His eyes were wide with surprise or fear. He looked as shocked as I felt. I asked him what happened and if I had hurt him. I was beginning to feel terribly guilty by this time. The thought that I had hurt my son was overwhelming. After a while, he started smiling and then said, “Daddy, I blocked out.” I thought, “Clearly” but asked, “What happened?” He told me that when I hugged him, it felt like he was back on his first Disney cruise or listening to the music that told him one of his favorite shows was about to begin. He said, “Daddy, it felt so good and then all that goodness just rushed up into my head and then I blocked out.” What? At first I did not fully understand what he meant and asked again if I had hurt him. He told me he was fine and, with wide eyes, repeated the experience. My initial thought was, “Wow! My son just got high from a hug.” The experience he described seemed so euphoric to me. We talked for a while longer, him laying on the bed and me sitting next to him in complete amazement.
Since that incident, which is still fresh in my mind, I have been thinking about the power of physical touch. In a time when many of us are alone or lonely (even when with those we love), busy attending virtual meetings and programs, and over walking our dogs, can we pause and embrace ourselves, embrace each other, with consent of course, and embrace our planet? My experience with Dakari attuned me to the responsibility and impact of my touch. I am constantly touching others. We are constantly touching each other, physically and metaphysically. What if the thing we have control over is the quality of our touch? Hot, cold, lukewarm. Sometimes our touch pushes others away; scrapes, pinches, and punches them. Other times it caresses, gently holds, or embraces others. In whatever ways we touch — through our words, thoughts, or actions — and in whatever domain — at home, work, or out in the world — we are having an impact. And it is not just with other people. We touch nature as well. A new friend recently told me that she feels like she is touching and massaging the earth as she walks. In some indigenous cultures, dancing is also seen as a way of massaging the earth. I wonder, is the earth experiencing euphoria from our touch upon its body or does it experience pain?
Research on the science of touch reveals that it is our primary language of experiencing and spreading compassion and connection. Touch is fundamental to bonding, communicating, and to living well. My son and I have a special relationship. And I know that many parents can claim this. After Dakari was born, he was alone for his first 24+ hours of life. He came out silent and still. He was purple. I thought he was dead. I stayed with my wife because she was struggling for her life. The doctors told me she had about a 50/50 chance of surviving. She survived her first surgery and then a pediatrician asked me if I wanted to see my son. I was surprised. I left my wife in recovery and went to hold this freshly minted human being for the first time. I just held onto him. I squeezed him. Gently, of course, and just wept.
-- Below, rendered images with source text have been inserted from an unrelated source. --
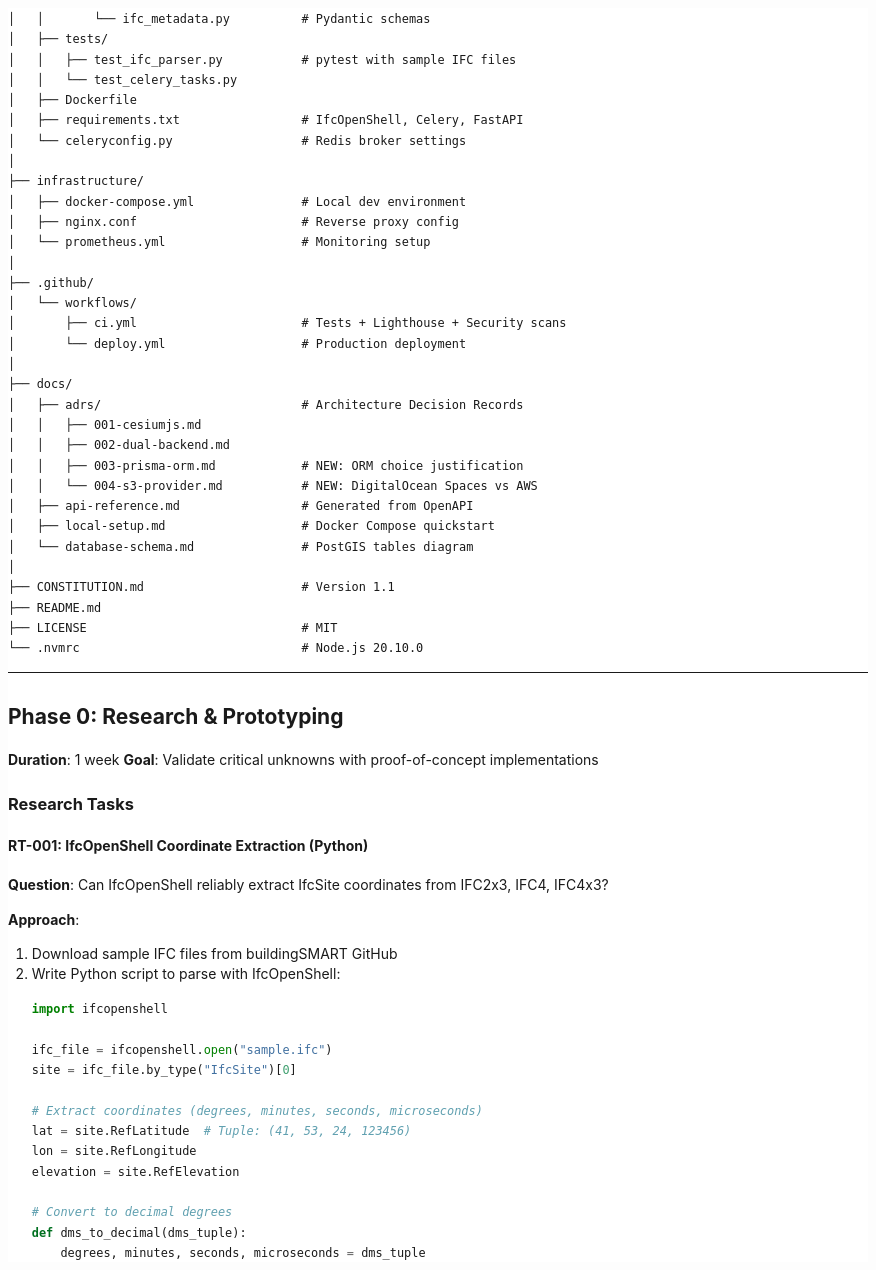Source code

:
```text
│   │       └── ifc_metadata.py          # Pydantic schemas
│   ├── tests/
│   │   ├── test_ifc_parser.py           # pytest with sample IFC files
│   │   └── test_celery_tasks.py
│   ├── Dockerfile
│   ├── requirements.txt                 # IfcOpenShell, Celery, FastAPI
│   └── celeryconfig.py                  # Redis broker settings
│
├── infrastructure/
│   ├── docker-compose.yml               # Local dev environment
│   ├── nginx.conf                       # Reverse proxy config
│   └── prometheus.yml                   # Monitoring setup
│
├── .github/
│   └── workflows/
│       ├── ci.yml                       # Tests + Lighthouse + Security scans
│       └── deploy.yml                   # Production deployment
│
├── docs/
│   ├── adrs/                            # Architecture Decision Records
│   │   ├── 001-cesiumjs.md
│   │   ├── 002-dual-backend.md
│   │   ├── 003-prisma-orm.md            # NEW: ORM choice justification
│   │   └── 004-s3-provider.md           # NEW: DigitalOcean Spaces vs AWS
│   ├── api-reference.md                 # Generated from OpenAPI
│   ├── local-setup.md                   # Docker Compose quickstart
│   └── database-schema.md               # PostGIS tables diagram
│
├── CONSTITUTION.md                      # Version 1.1
├── README.md
├── LICENSE                              # MIT
└── .nvmrc                               # Node.js 20.10.0
```

---

## Phase 0: Research & Prototyping

**Duration**: 1 week
**Goal**: Validate critical unknowns with proof-of-concept implementations

### Research Tasks

#### RT-001: IfcOpenShell Coordinate Extraction (Python)

**Question**: Can IfcOpenShell reliably extract IfcSite coordinates from IFC2x3, IFC4, IFC4x3?

**Approach**:
1. Download sample IFC files from buildingSMART GitHub
2. Write Python script to parse with IfcOpenShell:
   ```python
   import ifcopenshell

   ifc_file = ifcopenshell.open("sample.ifc")
   site = ifc_file.by_type("IfcSite")[0]

   # Extract coordinates (degrees, minutes, seconds, microseconds)
   lat = site.RefLatitude  # Tuple: (41, 53, 24, 123456)
   lon = site.RefLongitude
   elevation = site.RefElevation

   # Convert to decimal degrees
   def dms_to_decimal(dms_tuple):
       degrees, minutes, seconds, microseconds = dms_tuple
   ```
We spent the next 6 months together, just the two of us while his mom stayed in the hospital having and recovering from surgery after surgery. I fed him, cleaned his poopy butt, bathed him, swaddled him, and held him. Oh, boy, I held him. This experience defines what I mean by my son and I have a special relationship. I am just now realizing, as I write this blog, how touching him as a baby very possibly saved both of us.
During that period, I often felt like I was having an out-of-body experience. I was getting things done in a zombie-like state — talking with surgeons and pediatricians, attending to Annesa, buying medication for both of them, and updating friends and family. I was functioning, but with little awareness of what was happening. At the end of the day, I would sit with Dakari in the nursery and feed him formula from a medicine cup. Sip by sip. Spill after spill. It was in those moments, though, that I felt human again.
To touch is to give life. Let us remember that as we move through this new world where physical touch can endanger us and at the same time carry a premium for some of us. This life-giving act comes in various forms. And even if there is limitation on the form of our touch, we are still responsible for the impact. So, please, reach out and touch someone responsibly. Squeeze them in your arms or in your mind if they are far away or if it is dangerous to touch them. Hold them. Love them. Keep life flowing.